Einsatzkräfte erhalten Sonderfahrberechtigung

Mitarbeiter des DRK Schemmerhofen absolvieren Ausbildung zum Führen von schweren Einsatzfahrzeugen

Sechs Einsatzkräfte des Deutschen Roten Kreuzes (DRK) Schemmerhofen haben eine Ausbildung zum Führen von Einsatzfahrzeugen bis 7,5 Tonnen zulässiger Gesamtmasse mit Anhängerausbildung absolviert. Einsätze der Feuerwehr, der Rettungsdienste und sonstigen Katastrophenschutzeinheiten erfordern oft einen Einsatz mit größeren Fahrzeugen mit einer zulässigen Gesamtmasse von 7,5 Tonnen.
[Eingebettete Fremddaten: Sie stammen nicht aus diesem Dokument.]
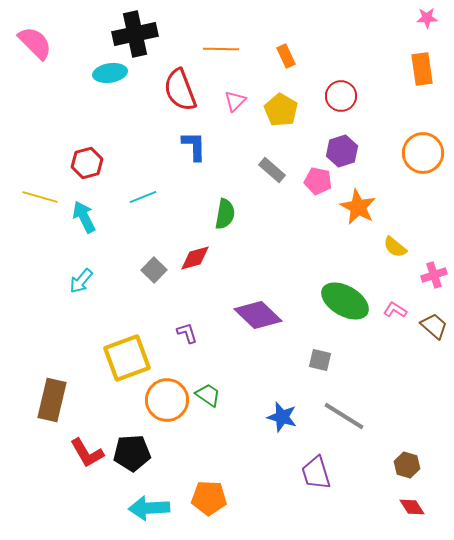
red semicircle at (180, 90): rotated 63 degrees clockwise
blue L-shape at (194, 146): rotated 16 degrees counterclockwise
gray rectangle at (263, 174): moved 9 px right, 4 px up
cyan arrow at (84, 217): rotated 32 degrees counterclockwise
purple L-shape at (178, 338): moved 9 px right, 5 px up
Seit der Einführung der neuen Führerscheinregel - Führerscheinbesitzer der Klasse B dürfen nur noch Fahrzeuge mit einer zulässigen Gesamtmasse von 3,5 Tonnen fahren - kam es bei Rettungsdiensten und Hilfsorganisationen zu erheblichen Problemen beim Führen von Einsatzfahrzeugen.
Sonderfahrberechtigung
Um den Rettungsdiensten und Katastrophenschutzeinheiten die organisatorische und praktische Umsetzung ihrer Arbeit zu vereinfachen, beschloss der Bundestag eine Sonderfahrberechtigung, eine Erweiterung des Klasse-B-Führerscheins, einzuführen: Neben der bisherigen „kleinen“ Fahrberechtigung für Einsatzfahrzeuge bis zu einer zulässigen Gesamtmasse von 4,75 Tonnen wurde also eine „große“ Fahrberechtigung für Einsatzfahrzeuge bis zu 7,5 Tonnen (inklusive Anhänger) geschaffen.
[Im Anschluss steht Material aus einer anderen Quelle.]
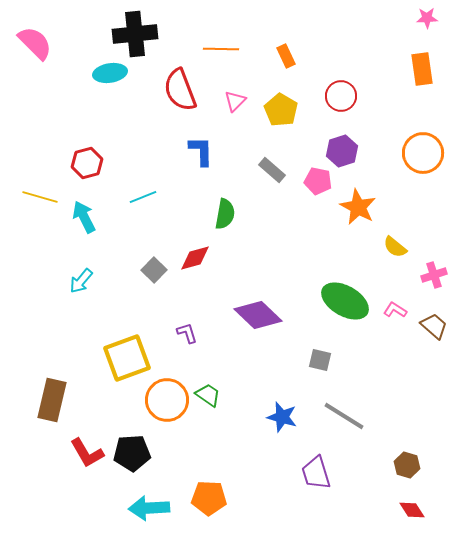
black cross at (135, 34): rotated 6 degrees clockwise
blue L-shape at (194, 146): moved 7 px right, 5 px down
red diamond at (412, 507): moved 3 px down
Im Normalfall wäre die Führung nur mit dem Klasse-C1-Führerschein möglich gewesen. Die Sonderfahrberechtigungen gelten jedoch nur für das Führen von Einsatzfahrzeugen zu Einsatz-, Übungs- und Ausbildungszwecken. Privatfahrten sind ausgeschlossen.
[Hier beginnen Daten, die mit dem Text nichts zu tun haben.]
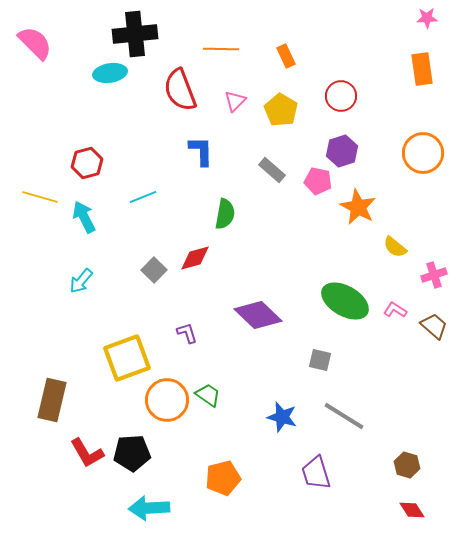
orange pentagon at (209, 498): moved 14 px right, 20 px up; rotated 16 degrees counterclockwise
Erstmalig absolvierten sechs Einsatzkräfte des DRK Schemmerhofen im Kreisverband Biberach organisationsübergreifend mit einem Ausbilder der Feuerwehr die Sonderfahrberechtigung zum Führen von Einsatzfahrzeugen. Herbert Glutsch, Kommandant der Feuerwehr Äpfingen und Ausbilder für den BOS-Führerschein, führte die Ausbildung am Standort Schemmerhofen durch. Die theoretische und praktische Ausbildung umfasst jeweils zwei Stunden Theorie, zwei Stunden Anhängerausbildung und jeweils fünf Stunden Einzelfahrausbildung. Die praktische Ausbildung wurde mit einem Mannschaftstransportwagen (MTW) mit LKW-Zulassung sowie einem Geräteanhänger vorgenommen.
Vielseitige Fahrübungen
In der theoretischen Ausbildung vermittelte Herbert Glutsch die Abfahrtskontrolle sowie die rechtlichen und gesetzlichen Grundlagen zum Führen eines Einsatzfahrzeugs. Durch die praktischen Fahrstunden mit den Übungen zur Rückwärtsfahrt, Slalomfahrt, Durchfahrtshöhe und -breite und das Zielbremsen übten die Teilnehmer ihr Können. In den weiteren fünf Fahrstunden wurden die Überland- und Stadtfahrten absolviert. Alle sechs Teilnehmer des DRK Schemmerhofen absolvierten die Ausbildung unter der Aufsicht eines Prüfers des Landratsamts.